Виктор Юрьевич принялся разглядывать двери, пытаясь разыскать необходимый номер. Однако, все время попадались совершенно разные цифры, которые почему-то были разбросаны в хаотическом, никому не понятном порядке. Стрелкову и Дамскому потребовалось не менее получаса, чтобы отыскать нужную дверь, да и то, благодаря Дамскому, который чисто случайно заглянул под лестницу, где был свален разный театральный реквизит и прочий хлам.
- Век бы не нашел, - пробубнил себе под нос Виктор Юрьевич, входя в гримерку.
Дверь была настолько маленькой, к тому же не имела ручки, что доставило немало хлопот при ее открытии. Примерка Стрелкова оказалась пыльной, грязной кладовой, куда, похоже не заглядывали как минимум пару-тройку лет. Единственной деталью, которая выдавала в этом клоповнике помещение для нанесения грима, или смены артистических костюмов, был трельяж, довольно чистый с большими зеркалами.

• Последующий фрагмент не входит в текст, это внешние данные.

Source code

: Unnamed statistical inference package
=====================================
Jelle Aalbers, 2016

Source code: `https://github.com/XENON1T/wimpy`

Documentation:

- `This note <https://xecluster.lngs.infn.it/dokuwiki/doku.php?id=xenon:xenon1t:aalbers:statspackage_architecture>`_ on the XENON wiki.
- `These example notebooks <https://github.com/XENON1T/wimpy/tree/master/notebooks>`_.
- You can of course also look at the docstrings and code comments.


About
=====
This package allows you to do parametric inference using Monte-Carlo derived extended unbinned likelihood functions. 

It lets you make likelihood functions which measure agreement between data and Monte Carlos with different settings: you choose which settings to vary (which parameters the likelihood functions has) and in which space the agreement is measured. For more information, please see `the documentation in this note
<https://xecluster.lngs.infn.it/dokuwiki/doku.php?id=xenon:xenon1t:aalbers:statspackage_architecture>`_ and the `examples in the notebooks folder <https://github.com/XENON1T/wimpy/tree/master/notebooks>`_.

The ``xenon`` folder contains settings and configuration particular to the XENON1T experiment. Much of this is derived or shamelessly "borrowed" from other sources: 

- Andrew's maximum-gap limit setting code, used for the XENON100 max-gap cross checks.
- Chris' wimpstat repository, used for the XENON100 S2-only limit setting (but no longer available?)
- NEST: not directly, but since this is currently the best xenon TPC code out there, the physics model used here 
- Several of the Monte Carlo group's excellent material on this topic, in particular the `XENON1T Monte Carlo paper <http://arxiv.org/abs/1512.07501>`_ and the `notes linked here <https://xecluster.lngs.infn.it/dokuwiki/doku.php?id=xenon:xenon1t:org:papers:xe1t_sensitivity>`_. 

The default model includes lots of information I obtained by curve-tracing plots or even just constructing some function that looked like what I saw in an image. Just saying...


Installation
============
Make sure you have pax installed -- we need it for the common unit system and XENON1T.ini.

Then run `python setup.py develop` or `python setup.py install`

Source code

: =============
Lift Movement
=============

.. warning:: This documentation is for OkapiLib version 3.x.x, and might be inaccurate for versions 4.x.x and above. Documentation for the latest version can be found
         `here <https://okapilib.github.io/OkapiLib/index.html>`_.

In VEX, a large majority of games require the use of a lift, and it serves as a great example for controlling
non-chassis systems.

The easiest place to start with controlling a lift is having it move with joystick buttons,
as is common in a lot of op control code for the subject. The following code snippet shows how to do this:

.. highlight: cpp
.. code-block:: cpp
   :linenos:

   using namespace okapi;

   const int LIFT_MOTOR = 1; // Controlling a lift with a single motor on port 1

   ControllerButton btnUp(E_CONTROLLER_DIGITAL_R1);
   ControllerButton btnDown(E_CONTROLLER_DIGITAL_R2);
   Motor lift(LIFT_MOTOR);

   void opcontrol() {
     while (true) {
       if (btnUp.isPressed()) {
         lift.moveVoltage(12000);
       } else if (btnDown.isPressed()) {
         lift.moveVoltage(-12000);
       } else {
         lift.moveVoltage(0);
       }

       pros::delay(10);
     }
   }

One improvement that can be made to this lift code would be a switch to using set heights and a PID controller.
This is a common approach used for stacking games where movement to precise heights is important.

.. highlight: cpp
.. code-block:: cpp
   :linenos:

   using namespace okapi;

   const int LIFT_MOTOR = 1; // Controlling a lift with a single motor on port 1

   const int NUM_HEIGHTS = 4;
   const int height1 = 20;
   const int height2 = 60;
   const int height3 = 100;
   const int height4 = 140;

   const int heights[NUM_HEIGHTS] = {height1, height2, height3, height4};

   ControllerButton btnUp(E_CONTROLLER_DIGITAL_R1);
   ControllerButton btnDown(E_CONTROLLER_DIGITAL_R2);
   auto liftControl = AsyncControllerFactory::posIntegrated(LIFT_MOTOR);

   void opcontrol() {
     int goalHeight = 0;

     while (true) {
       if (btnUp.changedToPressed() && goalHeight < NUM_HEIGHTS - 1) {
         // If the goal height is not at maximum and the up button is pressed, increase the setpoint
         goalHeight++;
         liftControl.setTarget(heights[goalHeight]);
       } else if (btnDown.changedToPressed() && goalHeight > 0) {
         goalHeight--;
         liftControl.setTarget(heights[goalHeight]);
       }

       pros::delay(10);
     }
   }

- Да, скудноват реквизит, - сказал Дамский, почесывая затылок. - Но должен с вами распрощаться, товарищ Стрелков. Мне пора. Как говорится, мавр сделал свое дело, мавр может хоть куда!
Толстяк принялся театрально кланяться, словно ожидал услышать бурные аплодисменты.
- Постой, товарищи Дамский, - Виктор Юрьевич с одной стороны, хотел, как можно скорее избавиться от этого назойливого, вечно потеющего надзирателя, с другой, он понимал, что американцы не дремлют и, вероятно, уже отследили приезд Садальского. - А вы куда?
- Мне было приказано сопроводить вас до дворца культуры, - ответил Дамский. - Я сопроводил вас, и с чувством выполненного долга, желаю опрокинуть в себя две, а лучше всего - три кружечки холодного пивка!
Он толкнул дверь гримерки, и уже с порога проговорил:
- Да вы, главное, держись хвост трубой, товарищ Стрелков!
Здесь Сергей Сергеевич снова стал ворочаться во сне. Он еще не мог до конца осознать, что какая-то его часть растворилась в этом выдуманном, и, пожалуй, никогда не встречавшимся ему в реальной жизни человеке - жителе одного южного городка в пыльных степях холодного разума астронома. Безусловно, так часто бывает: спишь себе, спишь. Снятся тебе кошмары, или напротив, приятные сновидения. Ты в них чувствуешь себя полновластным хозяином положения, или напротив - марионеткой в руках твоего же собственного подсознания. Но как бы то ни было, никто еще и никогда не смог раствориться в личности субъекта своего же собственного сновидения.
Виктор Юрьевич сильно волновался. Ему казалось, что костюм мима, подаренный Соломоном Дейчем, сидит на нем не так как надо. Везде чесалось, давило между ног и подмышками, все время вылетали искры из-за статического электричества. Судя по программе, конкурс пантомимы шел в самом начале торжественного концерта. Скорее всего, ГПУ, или СУРГ сделали это намеренно, чтобы начать операцию без промедления и лишних помех. Выступление же Стрелкова шло перед самым антрактом, как и говорил Соломон. Виктор Юрьевич закрыл гримерку и вышел из-под лестницы. Оживление в коридоре спало. Где-то издалека доносилась торжественная музыка. Играли фанфары. «Началось», - подумал учетчик, вытирая взмокший лоб - костюм был тонкий, но настольно плотный, что тело моментально покрывалось потом. Номер, который они отрабатывали с Дейчем, Стрелков назвал «Элегия». Практически все движения казались простыми, но в тоже время для самого исполнителя, порой, были невыполнимы из-за своей нечеловеческой сложности.